I think the problem lies in radically disconnecting this life with the next life, as if they were two acts of a play. But life eternal has already begun in us. That's what baptism is, that's the meaning of Easter, that's the good news. Baptism isn't something we get now to use later, like a pair of skis during a summer sale. It is a participation, right now, in eternity.

Jesus came in the flesh and died on the Cross to "free those who through fear of death had been subject to slavery all their life," as the Letter to the Hebrews says. I don't know how many evangelical pacifist Catholics think death is the worst thing that can happen to us, but if any do, I hope they will realize that death has already happened to us, and that we won.

(Making the same point to the just war supporters, there are worse things than being killed by weapons of mass destruction.)

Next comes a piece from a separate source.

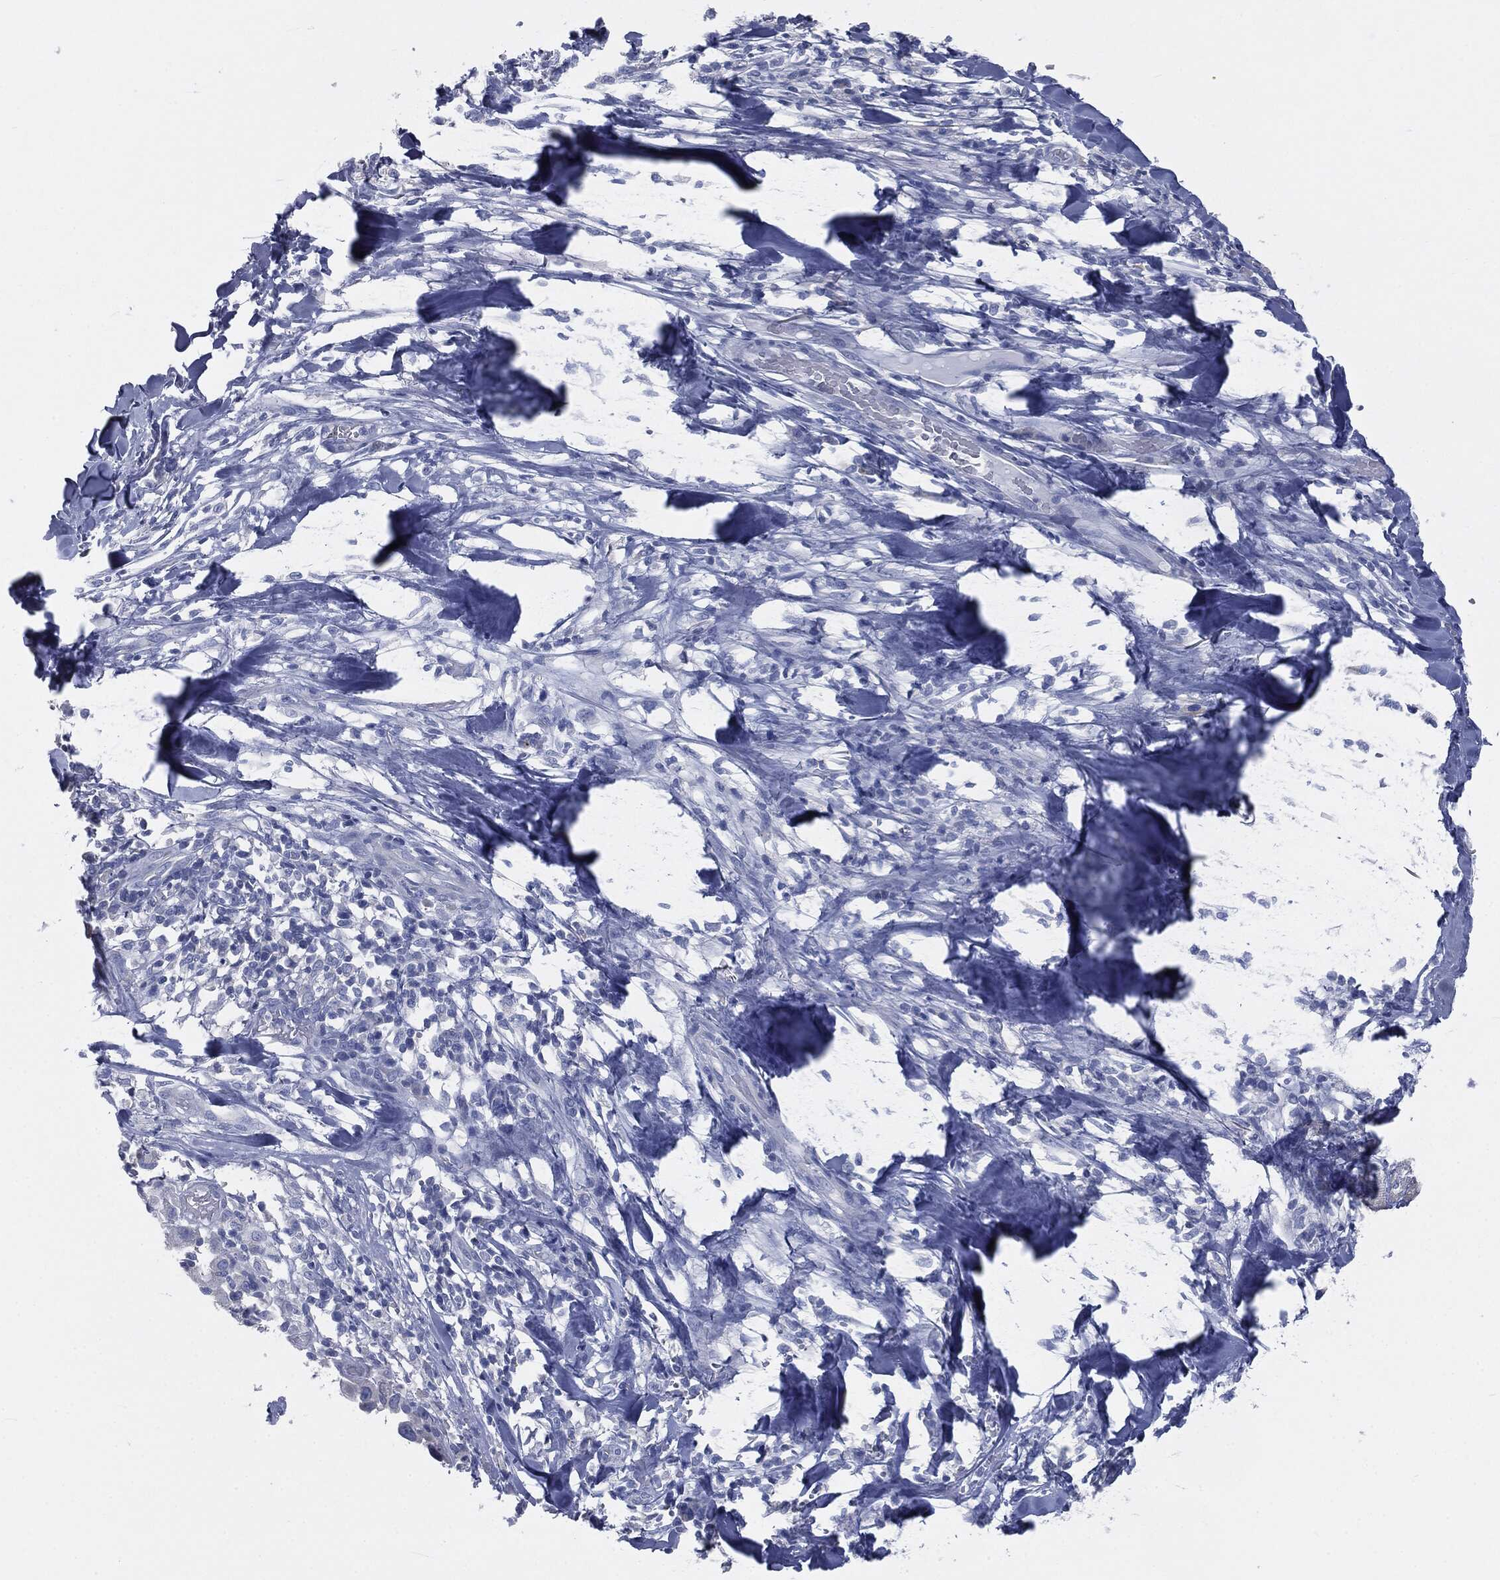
{"staining": {"intensity": "negative", "quantity": "none", "location": "none"}, "tissue": "melanoma", "cell_type": "Tumor cells", "image_type": "cancer", "snomed": [{"axis": "morphology", "description": "Malignant melanoma, Metastatic site"}, {"axis": "topography", "description": "Lymph node"}], "caption": "Malignant melanoma (metastatic site) was stained to show a protein in brown. There is no significant positivity in tumor cells.", "gene": "CAV3", "patient": {"sex": "male", "age": 50}}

T.S. O'Rama wonders whether this sort of thinking is how the Church once justified persecution of heresy, whether
in the past they believed that the killing of some heretics was justified, by the souls they were saving of countless others who would have been damned.
St. Thomas's support for the execution of heretics is well known. He saw heretics as committing a much graver offense than "forgers of money and other evil-doers" who were subject to execution. But the persecution, and possible excommunication followed by execution, of heretics, served a different purpose for the Church:
On the part of the Church, however, there is mercy which looks to the conversion of the wanderer, wherefore she condemns not at once, but "after the first and second admonition," as the Apostle directs: after that, if he is yet stubborn, the Church no longer hoping for his conversion, looks to the salvation of others, by excommunicating him and separating him from the Church, and furthermore delivers him to the secular tribunal to be exterminated thereby from the world by death.
So it might be fairer to say that excommunication was justified to save the souls of others while execution was justified as punishment for the offense of heresy, but that is a mighty fine distinction.